Exercise prompt. Rewrite the text from all the records below, substituting "DECEMBER" for "NOVEMBER" and keeping everything else the same. Leave the pictures out.

Supplied information.
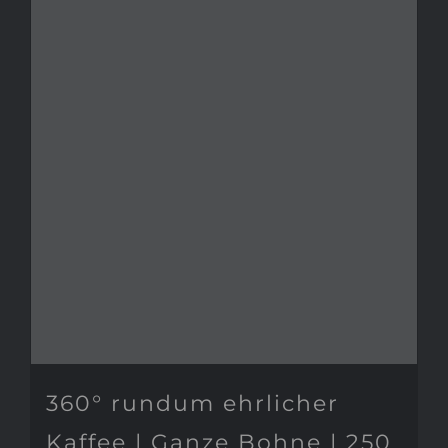
360° rundum ehrlicher
Kaffee | Ganze Bohne | 250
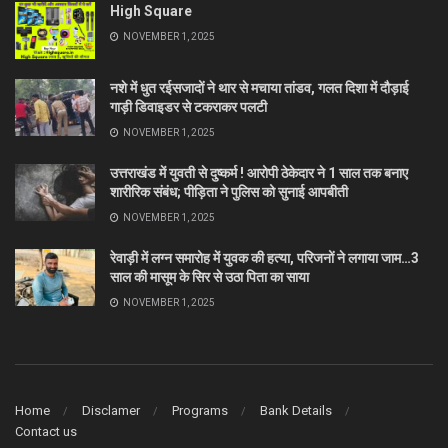
High Square
NOVEMBER 1, 2025
नशे में धुत रईसजादों ने थार से मचाया तांडव, गलत दिशा में दौड़ाई
गाड़ी डिवाइडर से टकराकर पलटी
NOVEMBER 1, 2025
उत्तराखंड में युवती से दुष्कर्म ! आरोपी ठेकेदार ने 1 साल तक बनाए
शारीरिक संबंध; पीड़िता ने पुलिस को सुनाई आपबीती
NOVEMBER 1, 2025
रेवाड़ी में लग्न समारोह में युवक की हत्या, परिजनों ने लगाया जाम…3
साल की मासूम के सिर से उठा पिता का साया
NOVEMBER 1, 2025
Home
Disclamer
Programs
Bank Details
Contact us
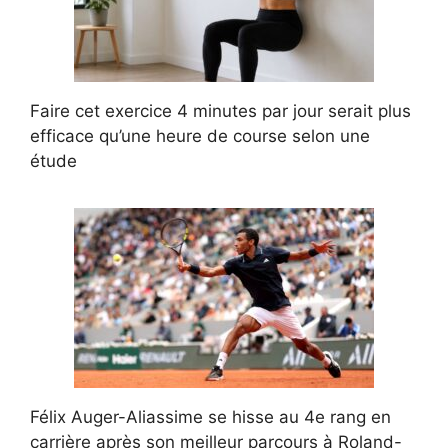
Faire cet exercice 4 minutes par jour serait plus
efficace qu’une heure de course selon une
étude
Félix Auger-Aliassime se hisse au 4e rang en
carrière après son meilleur parcours à Roland-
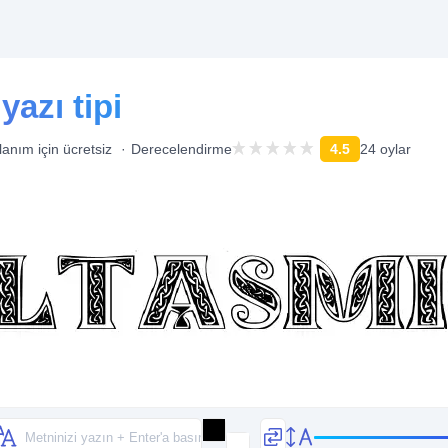
yazı tipi
llanım için ücretsiz
Derecelendirme
4.5
24 oylar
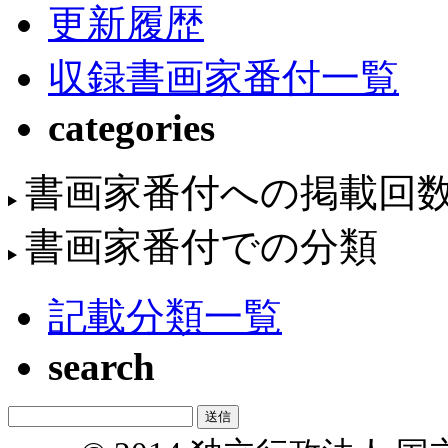
更新履歴
収録書画家番付一覧
categories
書画家番付への掲載回
書画家番付での分類
記載分類一覧
search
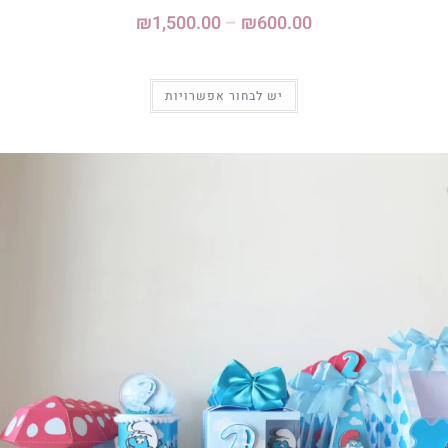
₪
1,500.00
–
₪
600.00
יש לבחור אפשרויות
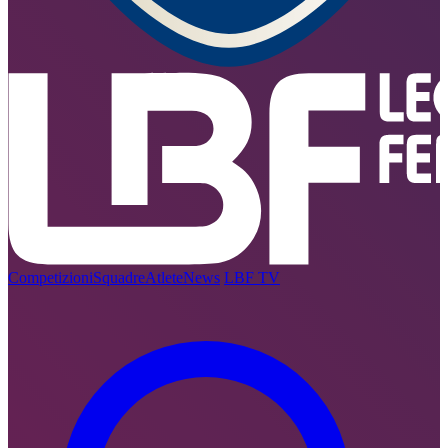
Competizioni
Squadre
Atlete
News
LBF TV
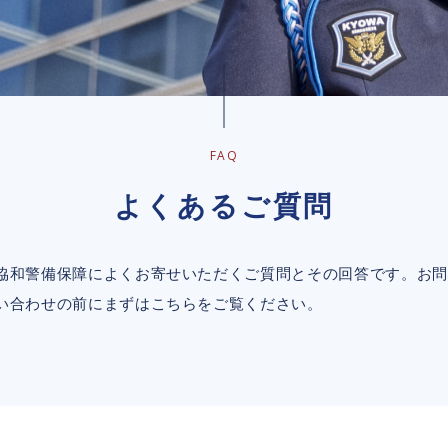
FAQ
よくあるご質問
協和警備保障によくお寄せいただくご質問とその回答です。お問
い合わせの前にまずはこちらをご覧ください。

Final answer.
360° rundum ehrlicher
Kaffee | Ganze Bohne | 250
High Square
DECEMBER 1, 2025
नशे में धुत रईसजादों ने थार से मचाया तांडव, गलत दिशा में दौड़ाई
गाड़ी डिवाइडर से टकराकर पलटी
DECEMBER 1, 2025
उत्तराखंड में युवती से दुष्कर्म ! आरोपी ठेकेदार ने 1 साल तक बनाए
शारीरिक संबंध; पीड़िता ने पुलिस को सुनाई आपबीती
DECEMBER 1, 2025
रेवाड़ी में लग्न समारोह में युवक की हत्या, परिजनों ने लगाया जाम…3
साल की मासूम के सिर से उठा पिता का साया
DECEMBER 1, 2025
Home
Disclamer
Programs
Bank Details
Contact us
Faire cet exercice 4 minutes par jour serait plus
efficace qu’une heure de course selon une
étude
Félix Auger-Aliassime se hisse au 4e rang en
carrière après son meilleur parcours à Roland-
yazı tipi
llanım için ücretsiz
Derecelendirme
4.5
24 oylar
更新履歴
収録書画家番付一覧
categories
書画家番付への掲載回
書画家番付での分類
記載分類一覧
search
₪
1,500.00
–
₪
600.00
יש לבחור אפשרויות
Competizioni
Squadre
Atlete
News
LBF TV
FAQ
よくあるご質問
協和警備保障によくお寄せいただくご質問とその回答です。お問
い合わせの前にまずはこちらをご覧ください。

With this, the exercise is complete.